Green food represents products and practices prioritizing environmental sustainability, accompanied by locally and ethically organic products. On the other hand, green consumers are individuals who express genuine concern about environmental problems and consciously look to align their purchasing and their values. As shown before in the text, the main paradox is that there is a disconnection between the availability of green products, the veracity of the information that green consumers can count on, and the difficulty of motivating a good part of these consumers to stick to green food consumption choices.

The paradox of the green consumer and green food represents a big challenge towards a more sustainable future. Reaching a medium point between the ecological consciousness of consumers and green food products depends on a diversity of factors and actors involving greenwashing, consumers' knowledge, and informed decisions. In this context, collective intelligence could be a powerful tool for bridging these contradictory factors.

Green consumers' contradiction reflects current food systems. Lack of availability, economic accessibility, and unclear information are challenges to those who try to align their food choices with their values. Also, the variables that influence food consumption behavior offer an amplitude of information about the contradiction between consumption and the beliefs of green consumers.

To overcome this contradiction, conjunct efforts are required, involving the government to implement policies that encourage the production, distribution, and commercialization of sustainable products. On the other hand, companies should be more transparent about their practices and the content of their products.

Through collective intelligence, ways can be found to strengthen the most critical information consumers have to receive about food security, environmental sustainability, and public health. This way, green consumers can be empowered to achieve informed and truly sustainable decision-making. However, as previously studied, alimentation does not only depend on the information a consumer has because other aspects, such as the social ones, greatly influence final consumption decisions.

It remains pending for posterior analysis if green consumer decisions are affected mostly by collectivities or individualities. Another question would be whether green consumption can be improved, influenced, and informed truly by collective intelligence or collective stupidity. Green consumers face a collective ambivalence. In this case, green consumers should be able to discern when collectivity guides them to better food options and when they do not.
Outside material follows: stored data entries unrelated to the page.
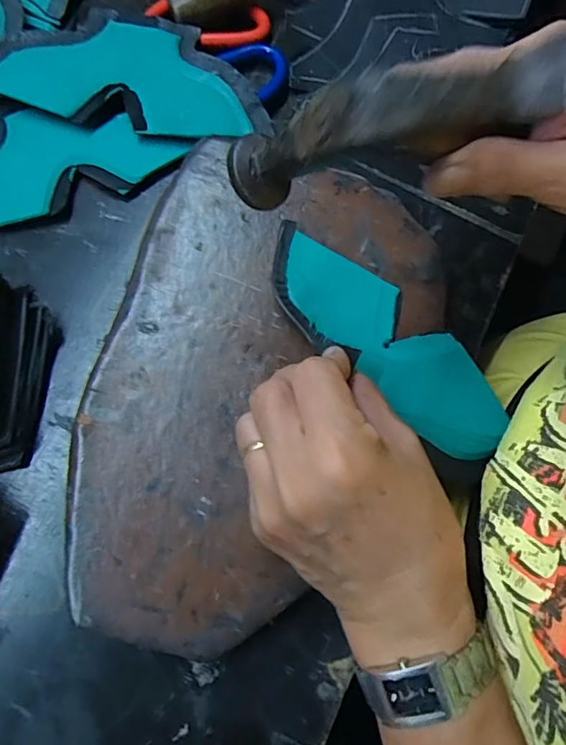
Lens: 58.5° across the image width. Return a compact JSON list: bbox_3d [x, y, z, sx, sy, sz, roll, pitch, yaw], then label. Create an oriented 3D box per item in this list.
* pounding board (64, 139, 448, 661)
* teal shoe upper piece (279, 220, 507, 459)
[{"bbox_3d":[-0.011,0.001,0.263,0.162,0.016,0.260,15,73,0],"label":"pounding board"},{"bbox_3d":[0.054,-0.018,0.269,0.155,0.014,0.054,43,78,3],"label":"teal shoe upper piece"}]

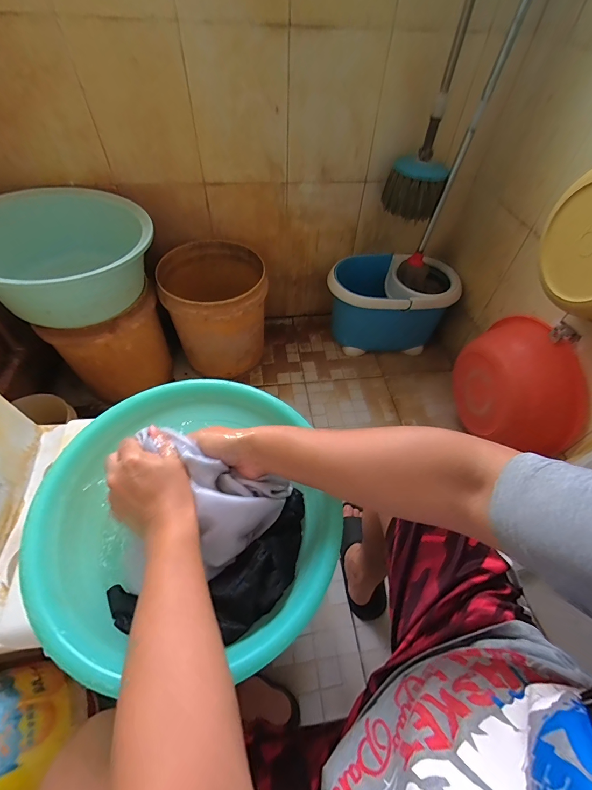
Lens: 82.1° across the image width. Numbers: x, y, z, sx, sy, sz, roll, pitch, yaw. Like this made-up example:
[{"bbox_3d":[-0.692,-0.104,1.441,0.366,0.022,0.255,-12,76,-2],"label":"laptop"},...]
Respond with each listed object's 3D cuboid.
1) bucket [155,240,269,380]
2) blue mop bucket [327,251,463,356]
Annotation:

In this way, after analyzing variables and the discrepancies among each one with green consumption, it can be defined that even if there are significant efforts by consumers to make greener consumption, collective intelligence, food availability, economy, and social influence are factors that, without noticing them, might be defining their eating behavior and food consumption toward options with unethical productions and friendly with the environment, concluding that green consumers are unconsciously not green.